– Жена?
– Жена.
– Жену надо баловать. У меня их три: одна по закону, одна по любви и одна для жизни. И всех одень, всем подари…. Что хочешь?
– Полушубок, – неожиданно решила Оленька, – рыжий.
Он встал и легко закружился, сдергивая с вешалок пушистые шкурки, набрасывая ей на плечи то чернобурку, то норку, то песца. Но Оленька хотела рыжую, и он достал откуда-то недлинную куртку с капюшоном. Она надела, взглянула в зеркало, едва заметно кивнула Паше и вернулась на диванчик, пить чай, а мужчины принялись торговаться.
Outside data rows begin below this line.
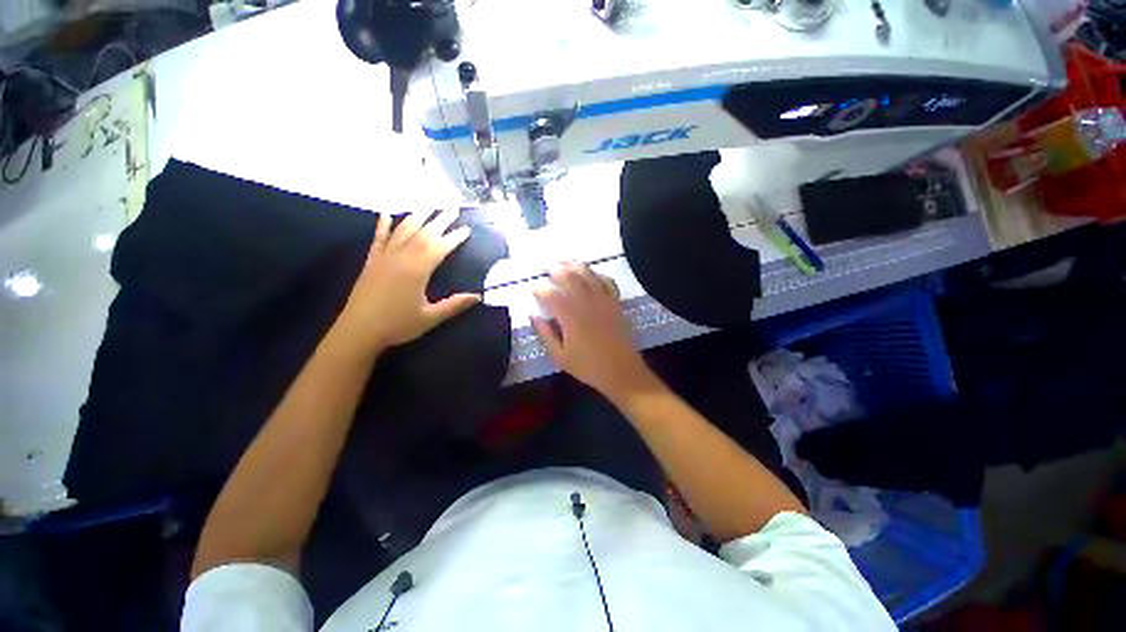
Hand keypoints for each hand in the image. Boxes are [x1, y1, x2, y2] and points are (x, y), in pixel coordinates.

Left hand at [334, 210, 480, 352]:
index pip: (439, 248)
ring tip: (428, 206)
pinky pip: (378, 239)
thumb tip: (478, 297)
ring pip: (402, 231)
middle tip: (452, 209)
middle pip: (423, 234)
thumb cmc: (398, 325)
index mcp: (417, 271)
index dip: (454, 238)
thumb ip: (454, 305)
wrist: (359, 331)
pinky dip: (383, 226)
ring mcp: (384, 257)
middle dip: (439, 221)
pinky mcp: (372, 262)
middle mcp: (401, 258)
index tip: (466, 229)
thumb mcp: (430, 318)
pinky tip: (386, 214)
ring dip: (416, 217)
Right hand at [532, 262, 661, 403]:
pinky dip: (599, 275)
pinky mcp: (616, 304)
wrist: (622, 372)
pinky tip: (593, 275)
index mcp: (571, 319)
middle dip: (558, 271)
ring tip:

О, как это было прекрасно: турок, не теряя достоинства, рассказал им о тяготах всей своей жизни, нарисовал на обрывке обёрточной бумаги краткую схему мехового бизнеса и набрал на калькуляторе четырёхзначную цифру – цену. Паша взглянул мельком и прикрыл нолик. Турок ужаснулся, разделил начальную сумму на два – «только для тебя». Паша снова внёс коррективы. Турок демонически расхохотался ему в лицо. Паша пожал плечами. Оленька вздохнула, отставила чашку и встала:
– Уходим?
– Что ж, не договорились.
Но торговец вскрикнул как раненый:
– Нет! – заметался. – Как тебя зовут?
– Оля.
– Оля. Я учился в Москве, помню – О-лень-ка. И вот что я скажу тебе, – он снова накинул на неё курточку, – сто женщин были тут до тебя, сто! Все мерили. И никому так хорошо не было, как О-лень-ка! Никому! Твоя! Э, себе в убыток отдаю. – Он снова набрал на калькуляторе цифру, трёхзначную.
Паша посмотрел на Олю и достал деньги – на пятьдесят баксов меньше, чем запрошено.
– Последние отдаю.
– Бедные мои жены, бедный мой бизнес, – запричитал турок.
– В Москву пешком пойдём, – грустно подпел Паша.
Турок взял доллары, пересчитал и картинно швырнул на пол:
– Деньги – ничего, бумага. Главное – человек.
Сложил покупку в пакет и отдал Оле.
Они вышли на улицу, солнце стало чуть милосерднее, Оленька окончательно повеселела. Для очистки совести спросила:
– Ты ведь понимаешь, что она не стоит и половины? Они там, наверное, пляшут сейчас на радостях.
– Ага. Но никому в ней не будет так хорошо, как О-лень-ка. Как же не купить? Да и повеселились мы неплохо, так что за спектакль, считай, заплатили.
И почему-то даже после стольких лет и десятков путешествий по разным странам она не забыла лёгкости, охватившей её тогда, нежности к смешному и чужеродному миру, в котором нигде нет для неё дома, но везде может быть хорошо – иногда.
А теперь эта куртка висела возле двери, уже порядком облезшая, но Оленька всё не выбрасывала её, хранила, хотя чувство собственной бесприютности, прежде казавшееся вечным, покинуло её, видимо, навсегда.